Aos 52 anos, pai três vezes e solteiro de novo ("Não repito mãe pros meus filhos", graceja), o escritor mudou para a capital paulista para ficar perto do caçula, João, de 5 anos, que deixou o Rio com a mãe após a separação. Foi no pequeno aposento, quase nada mobiliado e com brinquedos cá e lá pelo chão, que encerrou a gestação lenta e sofrida de seu segundo romance. Desde que o Samba É Samba, feito, desfeito e refeito na última década, foi concluído em meados do último ano, aprovado pela editora e passa agora por minuciosa revisão. Paulo Lins, otimista (e feliz com a infinita paciência da casa que o acolheu), imagina que possa sair este semestre. Por via das dúvidas, a diretora editorial Soraia Luana Reis pôs para a segunda metade do ano no cronograma da Planeta.
A nova narrativa se passa entre os anos de 1928 e 1931, época em que surgia no cenário carioca a primeira escola de samba da cidade, a Deixa Falar. Um período em que portar pandeiro na rua podia até dar cadeia, narrado do ponto de vista de um malandro chamado Zé, frequentador da turma de Ismael Silva e da célebre Casa da Tia Ciata. Assim como Cidade de Deus, cuja história se passa no bairro em que o autor morou dos 7 aos 23 anos, Desde que o Samba É Samba transcorre em boa parte num reduto que lhe é caro - Estácio, berço do samba e do escritor, que ali viveu antes de mudar para o cenário do primeiro romance.
Mas Estácio não era um bairro entranhado na vida dele como Cidade de Deus. O romance de estreia demandou muita pesquisa oral e alguma histórica; para o novo, foi preciso inverter a lógica. A pilha de livros sobre a mesa de trabalho denuncia: Sérgio Cabral, José Ramos Tinhorão, Nei Lopes, todas as referências continuam ao lado do computador, à espera dos textos que voltam da revisão. O romance inclui temas pouco conhecidos, como a ação da máfia de cafetões judeus Zwi Migdal na Zona do Mangue carioca, e tabus, caso da homossexualidade de Ismael Silva - "Leve-me, lave-me, love-me", diz a certa altura o pai da Deixa Falar a um marmanjo, numa paquera imaginada pelo autor.
Poesia.
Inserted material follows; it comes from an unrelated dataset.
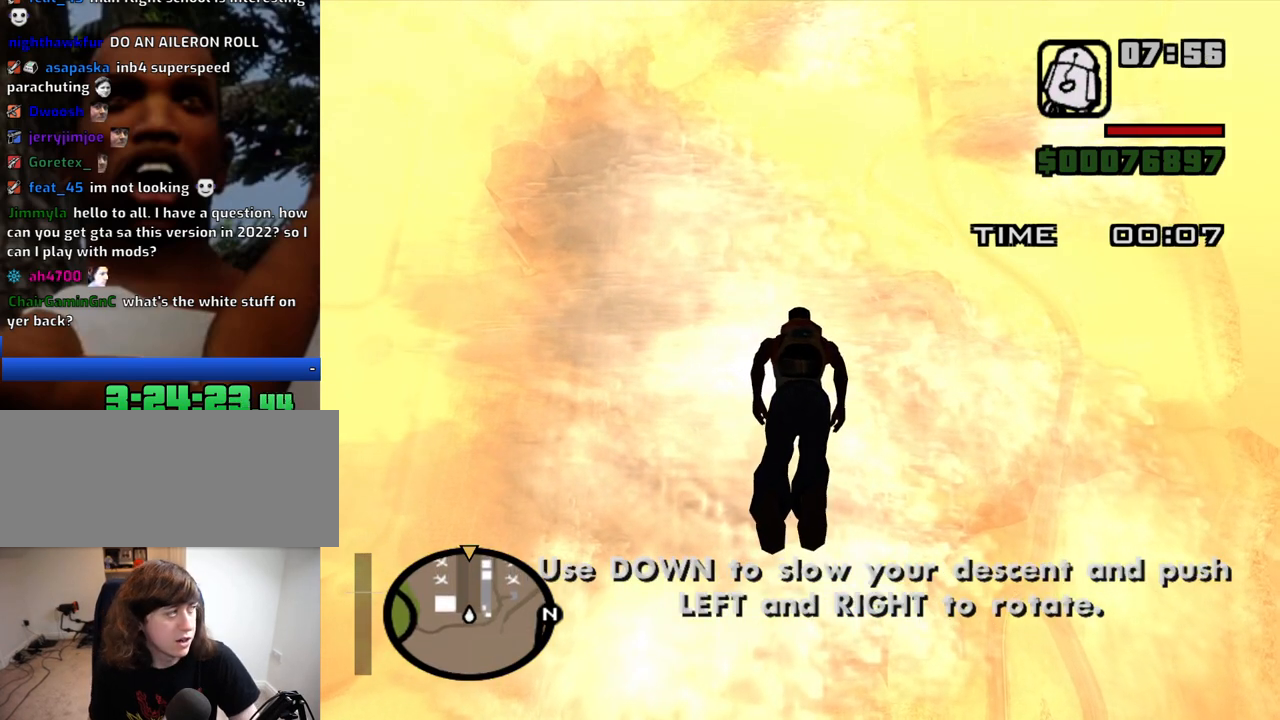
{"keys": ["w"], "mouse": [], "events": []}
Lins fala como os textos que escreve, intercalando histórias, detalhes e personagens, abrindo capítulos antes de retomar o tema. Questionado sobre a origem do novo livro, volta à infância, menciona o sonho de ser músico e a amizade com Marcelo Yuka, que rendeu versos noites adentro (e daí puxa um guardanapo com a letra de um samba em parceria, recém-encontrado dentro de um livro), retorna ao tempo em que cursava letras na UFRJ e ao livro de poesias do qual sente certa vergonha (Sobre o Sol, 1986), e de tudo isso se conclui que era uma ideia antiga e ponto final.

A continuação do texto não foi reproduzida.